Elias & Co, a business law firm with a specialty in mergers and acquisitions, said transactions in Nigeria’s energy sector had been less busy lately compared to six years ago.

“It is far from being inactive,” analysts at Elias & Co said in a note.

Two weeks ago, the Nigerian National Petroleum Company Limited (NNPC) said it acquired the downstream assets of OVH Energy, the second-largest downstream company with over 380 retail stations across the country.

Read also: Chart of the Day operating-cash flow ratio of Nigeria’s downstream oil firms

Experts have raised concerns about the transparency and actual value of the NNPC/OVH deal, saying the secrecy might send wrong signals to the international community seeking to invest in the nation’s oil industry.

“NNPC should be more transparent and send the right examples for Nigeria to attract competitive investment. The country is losing a decisive battle for investment deals to African countries,” Ola Alokolaro, partner, energy and infrastructure at Advocaat Law Practice, said.

In Africa, Rystad Energy says buyers are targeting producing assets in a bid to capitalise on the current increases in oil and gas prices across the globe with the share of producing resources traded increasing from 44 percent in 2021 to 63 percent in 2022.

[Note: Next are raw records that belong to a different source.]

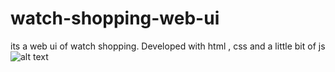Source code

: # watch-shopping-web-ui
its a web ui of watch shopping. Developed with html , css and a little bit of js 
![alt text](C:/Users/AmitKumar/Desktop/shoppgin.jpg)
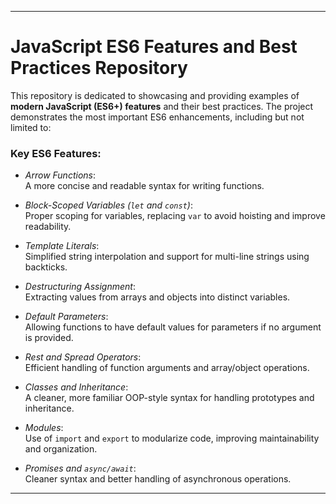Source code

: 

---

# JavaScript ES6 Features and Best Practices Repository

This repository is dedicated to showcasing and providing examples of **modern JavaScript (ES6+) features** and their best practices. The project demonstrates the most important ES6 enhancements, including but not limited to:

### Key ES6 Features:

- *Arrow Functions*:  
  A more concise and readable syntax for writing functions.
  
- *Block-Scoped Variables (`let` and `const`)*:  
  Proper scoping for variables, replacing `var` to avoid hoisting and improve readability.

- *Template Literals*:  
  Simplified string interpolation and support for multi-line strings using backticks.

- *Destructuring Assignment*:  
  Extracting values from arrays and objects into distinct variables.

- *Default Parameters*:  
  Allowing functions to have default values for parameters if no argument is provided.

- *Rest and Spread Operators*:  
  Efficient handling of function arguments and array/object operations.

- *Classes and Inheritance*:  
  A cleaner, more familiar OOP-style syntax for handling prototypes and inheritance.

- *Modules*:  
  Use of `import` and `export` to modularize code, improving maintainability and organization.

- *Promises and `async/await`*:  
  Cleaner syntax and better handling of asynchronous operations.

---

With the energy transition pushing for majors to diversify their portfolios, Rystad Energy’s data showed the majority of assets offloaded in 2022 were high-emissions oil fields, which accounted for 67 percent of the deals in 2022 compared to 58 percent in 2021.

The research firm forecast spending on M&A deals to continue to expand across the continent’s upstream segment through the end of the year as Africa turns into a hive of oil and gas exploration and production activities at the back of recent massive discoveries in Namibia by TotalEnergies and Shell.

“Another major factor driving Africa’s M&A is increased energy demand at a global scale as a result of the effects of the Russian-Ukraine war and energy transition-related matters,” Rystad Energy said.